Some words about life, and the transition from childhood to an adult…
Life is a strange thing…
I feel that i am on the bank of a river with my bare feet planted firmly in the deeply packed sand,
Yet i am looking at the meadow on the other side of the river where it seems i have just left
And yet
Again, it seems so far away.
I frolicked in the meadow of wildflowers
Until caught by the allure of the dashing river which ran through it
I skipped towards it and when i met its swift waters
for a while i felt i might drown
But then i was lifted up and somehow made it to the shore.
When i looked up i was on the other side.

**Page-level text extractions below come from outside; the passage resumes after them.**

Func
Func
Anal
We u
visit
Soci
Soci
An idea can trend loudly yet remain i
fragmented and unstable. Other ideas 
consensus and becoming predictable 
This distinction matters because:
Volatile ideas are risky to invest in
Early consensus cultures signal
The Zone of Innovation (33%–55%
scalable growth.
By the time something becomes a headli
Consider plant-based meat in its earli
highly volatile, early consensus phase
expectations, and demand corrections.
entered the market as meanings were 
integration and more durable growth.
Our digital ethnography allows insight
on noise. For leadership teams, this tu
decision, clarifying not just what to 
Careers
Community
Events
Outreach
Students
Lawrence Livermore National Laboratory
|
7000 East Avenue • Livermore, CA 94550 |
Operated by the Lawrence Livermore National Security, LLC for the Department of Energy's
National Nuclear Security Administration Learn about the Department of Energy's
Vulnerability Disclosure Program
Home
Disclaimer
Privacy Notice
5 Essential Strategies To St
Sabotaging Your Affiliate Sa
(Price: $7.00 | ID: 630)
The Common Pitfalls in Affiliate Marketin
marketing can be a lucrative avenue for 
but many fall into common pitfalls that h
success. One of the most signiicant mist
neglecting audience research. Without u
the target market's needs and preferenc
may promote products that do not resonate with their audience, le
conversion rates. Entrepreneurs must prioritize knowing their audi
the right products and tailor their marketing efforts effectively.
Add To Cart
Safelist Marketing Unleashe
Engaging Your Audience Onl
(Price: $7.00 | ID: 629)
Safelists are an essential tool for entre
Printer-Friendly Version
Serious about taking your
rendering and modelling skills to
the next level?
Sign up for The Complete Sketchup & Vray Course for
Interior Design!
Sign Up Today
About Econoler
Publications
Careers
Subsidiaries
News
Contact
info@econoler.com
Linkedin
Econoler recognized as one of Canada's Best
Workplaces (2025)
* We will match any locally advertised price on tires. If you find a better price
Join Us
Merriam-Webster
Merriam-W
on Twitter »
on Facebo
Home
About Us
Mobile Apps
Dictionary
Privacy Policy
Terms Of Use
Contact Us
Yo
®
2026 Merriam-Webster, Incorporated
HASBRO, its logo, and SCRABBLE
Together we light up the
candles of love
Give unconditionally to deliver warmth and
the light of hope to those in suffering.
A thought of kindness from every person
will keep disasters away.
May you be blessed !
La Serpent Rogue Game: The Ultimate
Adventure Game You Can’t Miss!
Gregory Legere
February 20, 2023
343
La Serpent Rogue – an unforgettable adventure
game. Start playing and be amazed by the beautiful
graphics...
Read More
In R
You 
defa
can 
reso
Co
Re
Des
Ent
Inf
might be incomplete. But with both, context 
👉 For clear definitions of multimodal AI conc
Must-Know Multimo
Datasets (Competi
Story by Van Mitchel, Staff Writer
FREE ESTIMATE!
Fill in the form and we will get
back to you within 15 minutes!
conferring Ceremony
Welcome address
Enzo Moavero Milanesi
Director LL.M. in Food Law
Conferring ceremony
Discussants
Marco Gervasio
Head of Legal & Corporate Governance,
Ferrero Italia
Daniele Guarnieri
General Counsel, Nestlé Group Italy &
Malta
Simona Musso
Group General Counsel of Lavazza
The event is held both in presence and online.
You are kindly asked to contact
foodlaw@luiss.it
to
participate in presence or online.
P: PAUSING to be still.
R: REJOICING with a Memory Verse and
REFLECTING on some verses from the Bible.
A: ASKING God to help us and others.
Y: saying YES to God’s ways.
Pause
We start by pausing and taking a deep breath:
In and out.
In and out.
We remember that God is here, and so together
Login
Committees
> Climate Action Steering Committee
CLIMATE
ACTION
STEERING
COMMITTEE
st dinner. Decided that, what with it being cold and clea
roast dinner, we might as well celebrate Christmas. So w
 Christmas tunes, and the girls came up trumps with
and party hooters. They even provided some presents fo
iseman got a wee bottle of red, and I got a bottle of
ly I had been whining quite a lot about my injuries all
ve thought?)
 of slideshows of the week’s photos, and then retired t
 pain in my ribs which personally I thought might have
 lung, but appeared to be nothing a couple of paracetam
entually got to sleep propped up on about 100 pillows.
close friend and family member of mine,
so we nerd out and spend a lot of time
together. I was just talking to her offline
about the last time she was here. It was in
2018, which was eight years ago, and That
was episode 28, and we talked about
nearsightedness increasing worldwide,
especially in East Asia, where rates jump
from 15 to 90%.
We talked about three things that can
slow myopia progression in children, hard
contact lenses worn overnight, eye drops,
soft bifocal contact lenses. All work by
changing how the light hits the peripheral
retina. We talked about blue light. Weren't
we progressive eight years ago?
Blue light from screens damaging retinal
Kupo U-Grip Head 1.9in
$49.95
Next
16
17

I cried, that wasn’t what i wanted
I am not ready! I haven’t prepared!
“Please take me back!”
I tried to turn but the meadow had turned to a misty mirage
I stubbornly fought to keep my former life intact but it no longer fit,
I had grown beyond its grasp
And i had no choice but to embrace this other side of the river
My heart is pulled towards the glittering future
With its bright prospects
So full of unknowns and the details are so blurry within its promises
While i feel a strong bittersweet pull to the childhood i once knew.
Full of deep conversations and even deeper thoughts and still free of the fears today
My heart longs for the carefree friendships and community
While cherishing what those friendships have matured into.
And grieving the ones lost along the way
It seems so strange.
These emotions all felt at once..
Joy for new life.
Regret for the death of the childlike friendships.
And a deep awe and appreciation for the mature, life giving relationships today.
(I am no poet by any means but this is me taking a leap and sharing some words… I feel shy to call it anything, I wrote this a few weeks ago but was hesitant to share or call it by a name. Is it poetry? Prose? An essay? Does it even fit anywhere? I don’t know but I hope that it will interest someone… even if it doesn’t, putting together words like a string of beads brings me joy!)